Attention: just a note about max_xfer_size and virtual FC adapters. In my experience, if the values for this attribute on the VIO client do not match those on the VIO server, then you will have trouble configuring the virtual FC adapters. Possible side effects may include your system never booting again!

So if I change the value to 0x200000 on the client, without mirroring this value on the VIO server, I may encounter the following effects:

# rmdev -Rl fcs1

sfwcomm1 Defined

fscsi1 Defined

fcnet1 Defined

fcs1 Defined

# chdev -l fcs1 -a max_xfer_size=0x200000

fcs1 changed

The cfgmgr command will report errors for the FC adapter.


# cfgmgr

Method error (/usr/lib/methods/cfgefscsi -l fscsi1 ):

0514-061 Cannot find a child device.

Method error (/usr/lib/methods/cfgstorfworkcom -l sfwcomm1 ):

0514-040 Error initializing a device into the kernel.
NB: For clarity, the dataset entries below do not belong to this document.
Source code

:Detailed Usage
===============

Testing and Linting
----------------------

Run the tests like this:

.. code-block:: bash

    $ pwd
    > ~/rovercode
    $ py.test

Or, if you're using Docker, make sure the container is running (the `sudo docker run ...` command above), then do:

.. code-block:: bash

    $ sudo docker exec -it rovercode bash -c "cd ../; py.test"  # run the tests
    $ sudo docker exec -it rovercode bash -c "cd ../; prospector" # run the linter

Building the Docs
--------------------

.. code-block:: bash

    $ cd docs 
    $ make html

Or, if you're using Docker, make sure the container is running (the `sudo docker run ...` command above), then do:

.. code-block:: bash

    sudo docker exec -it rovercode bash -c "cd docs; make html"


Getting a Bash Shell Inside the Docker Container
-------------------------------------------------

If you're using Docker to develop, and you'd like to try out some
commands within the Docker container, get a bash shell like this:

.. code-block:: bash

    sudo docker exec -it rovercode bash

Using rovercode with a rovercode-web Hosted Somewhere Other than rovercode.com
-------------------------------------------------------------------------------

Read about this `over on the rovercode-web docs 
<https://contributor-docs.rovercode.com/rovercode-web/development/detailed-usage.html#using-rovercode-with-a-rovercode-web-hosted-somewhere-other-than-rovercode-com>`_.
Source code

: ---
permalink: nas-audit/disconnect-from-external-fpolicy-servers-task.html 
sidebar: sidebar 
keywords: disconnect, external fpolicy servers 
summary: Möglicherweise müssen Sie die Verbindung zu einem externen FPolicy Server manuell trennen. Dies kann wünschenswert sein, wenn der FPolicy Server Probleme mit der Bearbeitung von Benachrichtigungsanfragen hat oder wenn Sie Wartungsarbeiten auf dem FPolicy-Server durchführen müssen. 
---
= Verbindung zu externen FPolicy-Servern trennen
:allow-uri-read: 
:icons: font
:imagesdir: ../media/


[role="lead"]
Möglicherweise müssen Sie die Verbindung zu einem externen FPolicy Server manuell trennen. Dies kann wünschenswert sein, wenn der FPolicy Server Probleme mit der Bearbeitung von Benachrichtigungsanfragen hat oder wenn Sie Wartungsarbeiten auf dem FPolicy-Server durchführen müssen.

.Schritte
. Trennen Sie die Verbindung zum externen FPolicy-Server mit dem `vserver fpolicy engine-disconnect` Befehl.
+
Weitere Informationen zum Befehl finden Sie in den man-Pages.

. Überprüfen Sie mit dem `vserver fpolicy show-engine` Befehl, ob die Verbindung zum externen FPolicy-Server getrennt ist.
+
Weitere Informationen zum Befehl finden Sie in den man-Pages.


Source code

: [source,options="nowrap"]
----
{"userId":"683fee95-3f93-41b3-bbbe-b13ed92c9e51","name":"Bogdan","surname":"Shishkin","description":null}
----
Errors, similar to the following, may appear in the AIX error report.

# errpt errpt | grep fcs

0E0C5B31 0726123812 U S fcs1 Undefined error

8C9E9221 0726123812 I S fcs1 Informational message

Youll observe messages in the error report that claim a request from the client was rejected by the VIOS.

...

Request was rejected by VIOS

Response was rejected by the client

...

# errpt -aN fcs1

---------------------------------------------------------------------------

LABEL: VFC_ERR8

IDENTIFIER: 0E0C5B31

Date/Time: Thu Jul 26 12:38:29 EETDT 2012

Sequence Number: 1040

Machine Id: 00C123C64C00

Node Id: aixlpar1

Class: S

Type: UNKN

WPAR: Global

Resource Name: fcs1

Description

Undefined error

Probable Causes

PROCESSOR

Failure Causes

PROCESSOR

Recommended Actions

PERFORM PROBLEM DETERMINATION PROCEDURES

Detail Data

Error Location

0000 00E0

Error Type

00

RC

FFFF FFFF FFFF FFFF

VIO Server Partition Name

vio2

Physical Adapter Instance Name

vfchost50

Physical Adapter Location Code

U5873.001.8SS0071-P2-C6-T1

Physical Adapter DRC Name

U9119.FHB.87654C6-V7-C1100

Adapter N Port ID

0000 0000 0000 0000

Adapter State

0000 FFFF

Additional Information

0000 0000 0000 0000 0000 0000 0000 0000 0000 0000 0000 0000 0000 0000 0000 0000

0000 0000 0000 0000 0000 0000 0000 0000 0000 0000 0000 0000 0000 0000 0000 0000

0000 0000 0000 0000 0000 0000 0000 0000 0000 0000 0000 0000 0000 0000 0000 0000

0000 0000 0000 0000 0000 0000 0000 0000 0000 0000 0000 0000 0000 0000 0000 0000

---------------------------------------------------------------------------

LABEL: VFC_ERR7

IDENTIFIER: 8C9E9221

Date/Time: Thu Jul 26 12:38:29 EETDT 2012

Sequence Number: 1039

Machine Id: 00C123C64C00

Node Id: aixlpar1

Class: S

Type: INFO

WPAR: Global

Resource Name: fcs1

Description

Informational message

Probable Causes

Request was rejected by VIOS

Response was rejected by the client

Failure Causes

PROCESSOR

Recommended Actions

PERFORM PROBLEM DETERMINATION PROCEDURES

Detail Data

Error Location

0000 0088

Error Type

00

RC

0000 0000 0010 0000

VIO Server Partition Name

vio2

Physical Adapter Instance Name

vfchost50

Physical Adapter Location Code

U5873.001.8SS0071-P2-C6-T1

Physical Adapter DRC Name

U9119.FHB.87654C6-V7-C1100

Adapter N Port ID

0000 0000 0000 0000

Adapter State

0000 0004

If you encounter this problem, restore the clients FC adapter attributes to their previous values before restarting the system. If you dont, then your LPAR may no longer boot and may hang on LED 554. Change your VIOS first then update your VIO clients.